TEXT FOR ANALYSIS Block Start
Theories about cancer have been changing in recent years. The conventional collective wisdom points to the “somatic mutation theory,” suggesting that cancer results from DNA damage. A series of mutations leads to oncogenes, which is genetic material that is capable of inducing cancer. Then the cancer follows a typical path to development. This theory has been accepted in established circles for many years.
In 2006, the U.S. launched The Cancer Genome Atlas (TCGA) as part of the sixteen-nation International Cancer Genome Consortium. The objective was to map out all the genes in thousands of cancer cells to pinpoint which mutations were associated with cancers. Then the endeavor was to develop therapies that targeted specific mutations.
While there was considerable excitement at first, years later the results are creating confusion. As summarized in 2015 in the journal Nature, “most mutations formed a bewildering hodgepodge of genetic oddities, with little commonality between tumours.” The reporter further observed, “cancers are often quick to become resistant, typically by activating different genes to bypass whatever cellular process is blocked by the treatment.”
In other words, the group found no consistent mutations that connected to various types of cancers. And when specific targets were identified and therapies developed to block them, the cancer cells bypassed the process. The result has been multiple failures of very costly biologic and targeted therapies.
Thus, the genome project has added skepticism over the conventional somatic mutation theory. Some researchers have concluded that cancer is too complex to understand. Others are working on developing other theories of cancer leading to effective therapeutic alternatives.
TEXT FOR ANALYSIS Block End
DATA PROVIDED Block Start
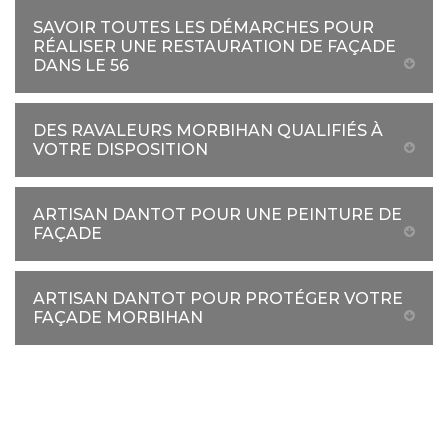
SAVOIR TOUTES LES DÉMARCHES POUR
RÉALISER UNE RESTAURATION DE FAÇADE
DANS LE 56
DES RAVALEURS MORBIHAN QUALIFIÉS À
VOTRE DISPOSITION
ARTISAN DANTOT POUR UNE PEINTURE DE
FAÇADE
ARTISAN DANTOT POUR PROTÉGER VOTRE
FAÇADE MORBIHAN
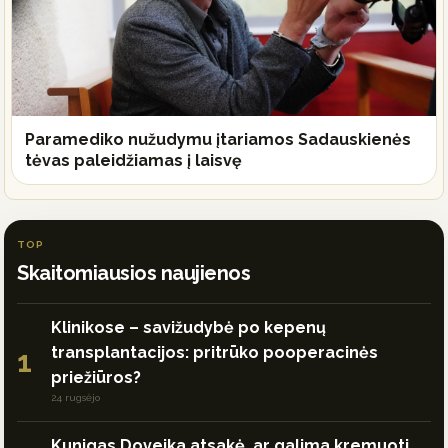
Paramediko nužudymu įtariamos Sadauskienės
tėvas paleidžiamas į laisvę
TOP
Skaitomiausios naujienos
Klinikose – savižudybė po kepenų
transplantacijos: pritrūko pooperacinės
1
priežiūros?
24 rugsėjo
Kunigas Doveika atsakė, ar galima kremuoti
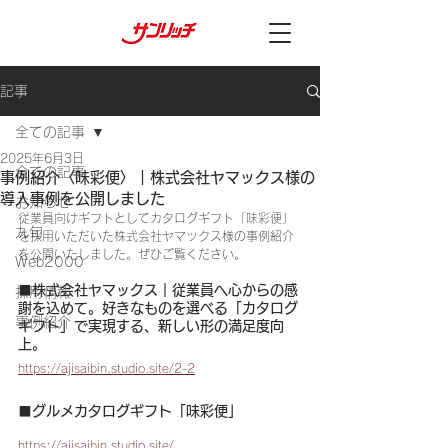
記事
全ての記事
2025年6月3日
全ての記事
事例紹介〈味彩便〉｜株式会社ヤマックス様の
導入事例を公開しました
お知らせ
従業員向けギフトとしてカタログギフト「味彩便」
九旬
を採用いただいた株式会社ヤマックス様の事例紹介
を公開いたしました。ぜひご覧ください。
Web2000
■株式会社ヤマックス｜従業員へ心からの感
採用情報
謝を込めて。好きなものを選べる「カタログ
事例紹介
ギフト」で実現する、新しい形の満足度向
上。
https://ajisaibin.studio.site/2-2
■グルメカタログギフト「味彩便」
https://ajisaibin.studio.site/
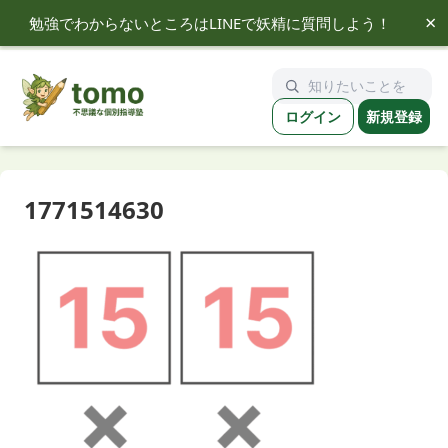
×
勉強でわからないところはLINEで妖精に質問しよう！
tomo
ログイン
新規登録
1771514630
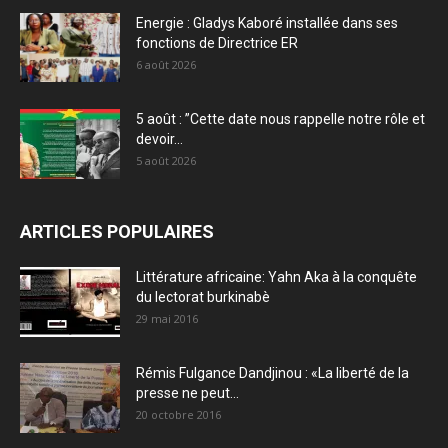
Energie : Gladys Kaboré installée dans ses
fonctions de Directrice ER
6 août 2026
5 août : ”Cette date nous rappelle notre rôle et
devoir...
5 août 2026
ARTICLES POPULAIRES
Littérature africaine: Yahn Aka à la conquête
du lectorat burkinabè
29 mai 2016
Rémis Fulgance Dandjinou : «La liberté de la
presse ne peut...
20 octobre 2016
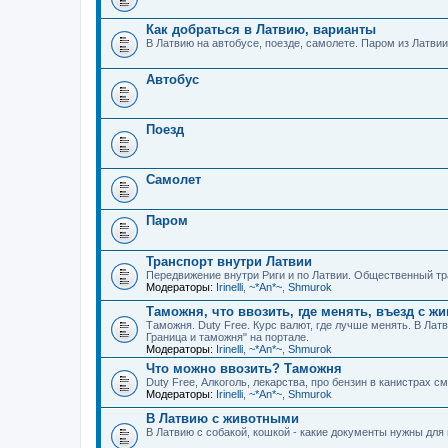
Как добраться в Латвию, варианты
В Латвию на автобусе, поезде, самолете. Паром из Латвии
Автобус
Поезд
Самолет
Паром
Транспорт внутри Латвии
Передвижение внутри Риги и по Латвии. Общественный тра
Модераторы:
Irinelli
,
~*An*~
,
Shmurok
Таможня, что ввозить, где менять, въезд с 
Таможня. Duty Free. Курс валют, где лучше менять. В Ла
Граница и таможня" на портале.
Модераторы:
Irinelli
,
~*An*~
,
Shmurok
Что можно ввозить? Таможня
Duty Free, Алкоголь, лекарства, про бензин в канистрах с
Модераторы:
Irinelli
,
~*An*~
,
Shmurok
В Латвию с животными
В Латвию с собакой, кошкой - какие документы нужны дл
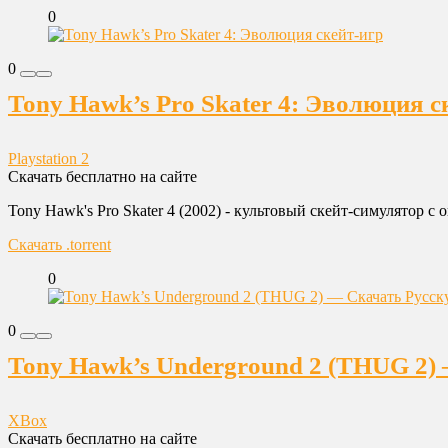
0
0
Tony Hawk’s Pro Skater 4: Эволюция с
Playstation 2
Скачать бесплатно на сайте
Tony Hawk's Pro Skater 4 (2002) - культовый скейт-симулятор 
Скачать .torrent
0
0
Tony Hawk’s Underground 2 (THUG 2)
XBox
Скачать бесплатно на сайте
DATA PROVIDED Block End
> **PROBLEM DETAILS**: Rewrite the cancer theories text from "Thus, the genome" to "effective therapeutic alternatives.", replacing "skepticism" with "doubt".

> **SOLUTION**:
Thus, the genome project has added doubt over the conventional somatic mutation theory. Some researchers have concluded that cancer is too complex to understand. Others are working on developing other theories of cancer leading to effective therapeutic alternatives.